Copy the text of the following rows word for word, and leave the pictures out of your answer.

[[ Record extracts, beginning ]]

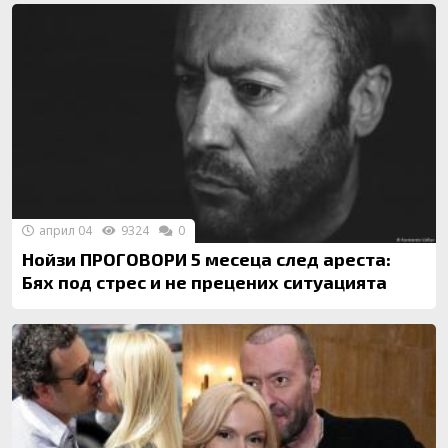
април 04
9324
0
Нойзи ПРОГОВОРИ 5 месеца след ареста:
Бях под стрес и не прецених ситуацията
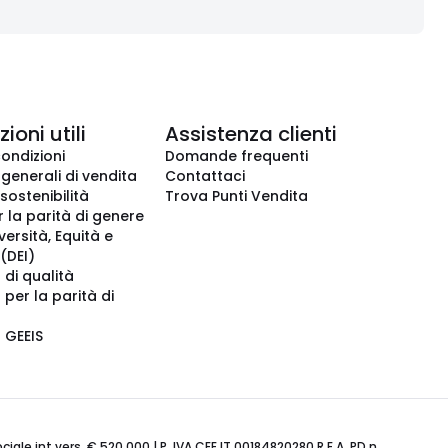
ioni utili
Assistenza clienti
condizioni
Domande frequenti
 generali di vendita
Contattaci
 sostenibilità
Trova Punti Vendita
r la parità di genere
iversità, Equità e
(DEI)
 di qualità
 per la parità di
o GEEIS
ale int.vers. € 520.000 | P. IVA CEE IT 00184820280 R.E.A. PD n.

[[ Record extracts, end ]]

Result of this exercise:
април 04
9324
0
Нойзи ПРОГОВОРИ 5 месеца след ареста:
Бях под стрес и не прецених ситуацията
ioni utili
Assistenza clienti
condizioni
Domande frequenti
 generali di vendita
Contattaci
 sostenibilità
Trova Punti Vendita
r la parità di genere
iversità, Equità e
(DEI)
 di qualità
 per la parità di
o GEEIS
ale int.vers. € 520.000 | P. IVA CEE IT 00184820280 R.E.A. PD n.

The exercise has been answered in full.